Task brief:
Copy out the lines of the records word for word, starting at the line with "family: Rubiaceae" and continuing up to and including the line with "island: Moorea".

Records:
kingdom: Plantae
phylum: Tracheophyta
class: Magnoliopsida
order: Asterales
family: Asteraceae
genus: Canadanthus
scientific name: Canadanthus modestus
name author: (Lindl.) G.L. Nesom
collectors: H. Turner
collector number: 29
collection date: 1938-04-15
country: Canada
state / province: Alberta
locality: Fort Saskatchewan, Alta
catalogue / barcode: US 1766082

==

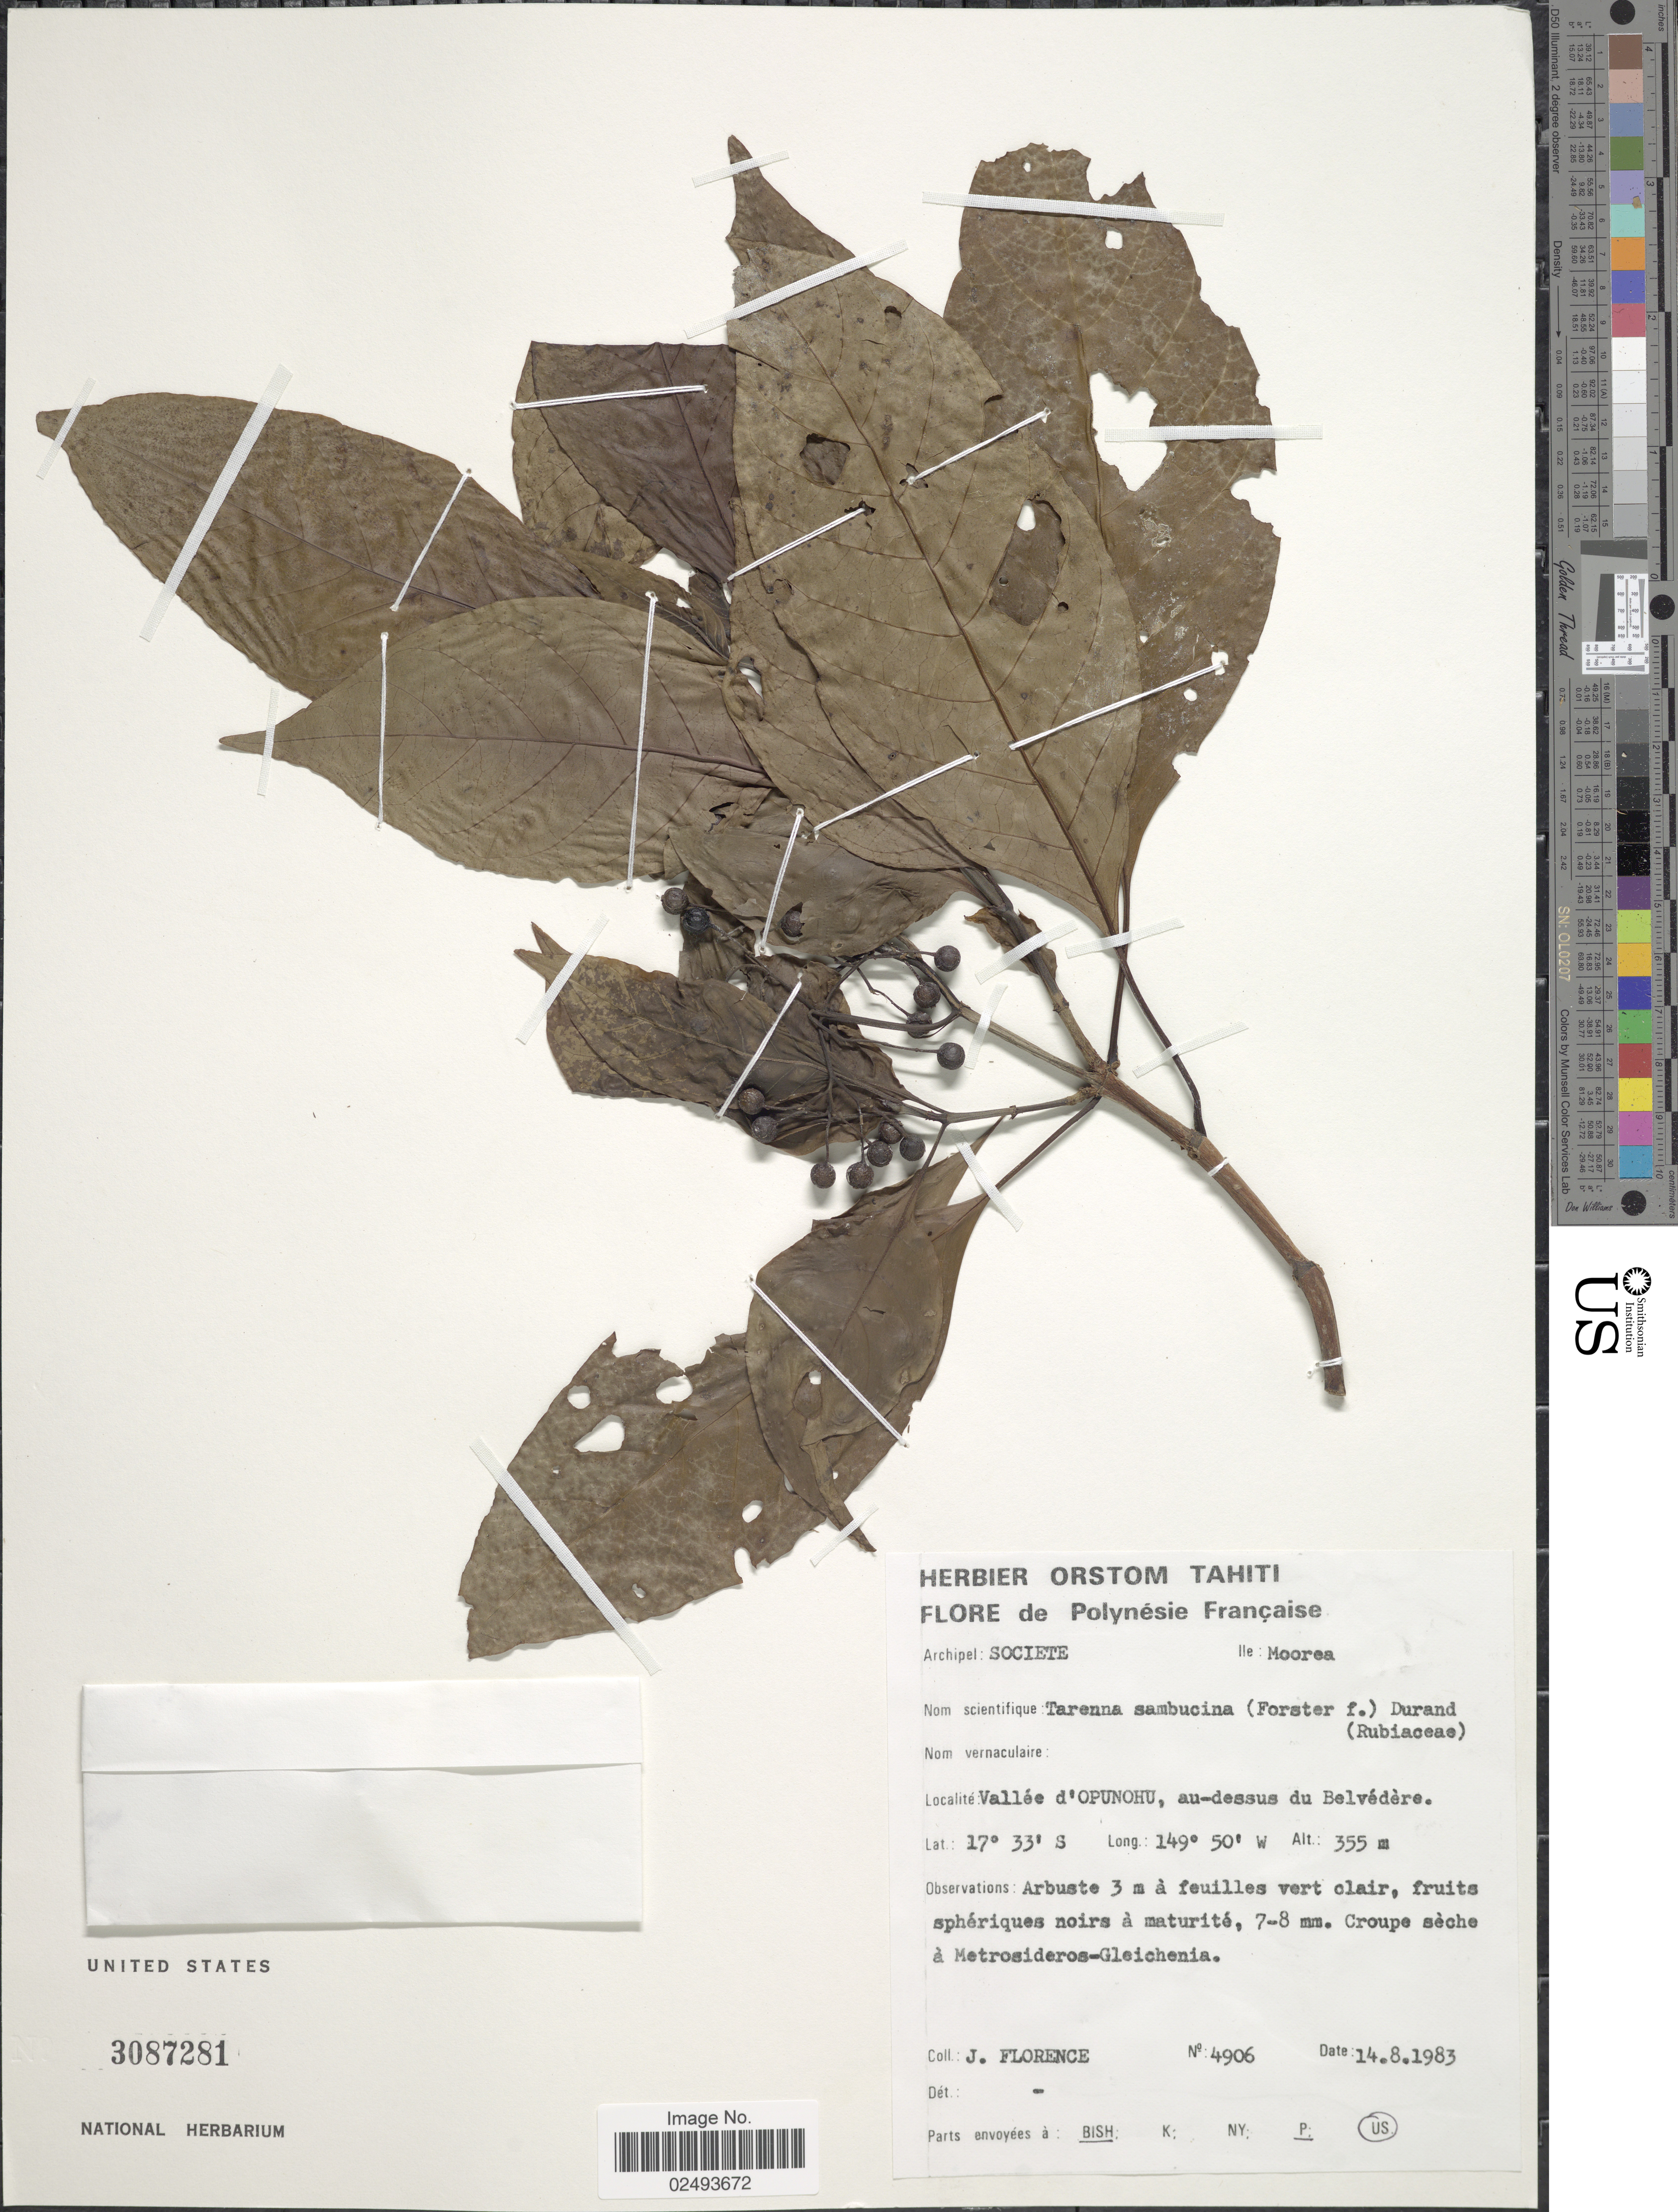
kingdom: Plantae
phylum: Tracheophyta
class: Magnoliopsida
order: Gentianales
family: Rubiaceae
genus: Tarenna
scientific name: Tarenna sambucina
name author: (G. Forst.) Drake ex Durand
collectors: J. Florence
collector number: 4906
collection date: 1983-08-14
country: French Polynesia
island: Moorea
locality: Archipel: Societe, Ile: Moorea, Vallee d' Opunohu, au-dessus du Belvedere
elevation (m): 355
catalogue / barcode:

Worked solution:
family: Rubiaceae
genus: Tarenna
scientific name: Tarenna sambucina
name author: (G. Forst.) Drake ex Durand
collectors: J. Florence
collector number: 4906
collection date: 1983-08-14
country: French Polynesia
island: Moorea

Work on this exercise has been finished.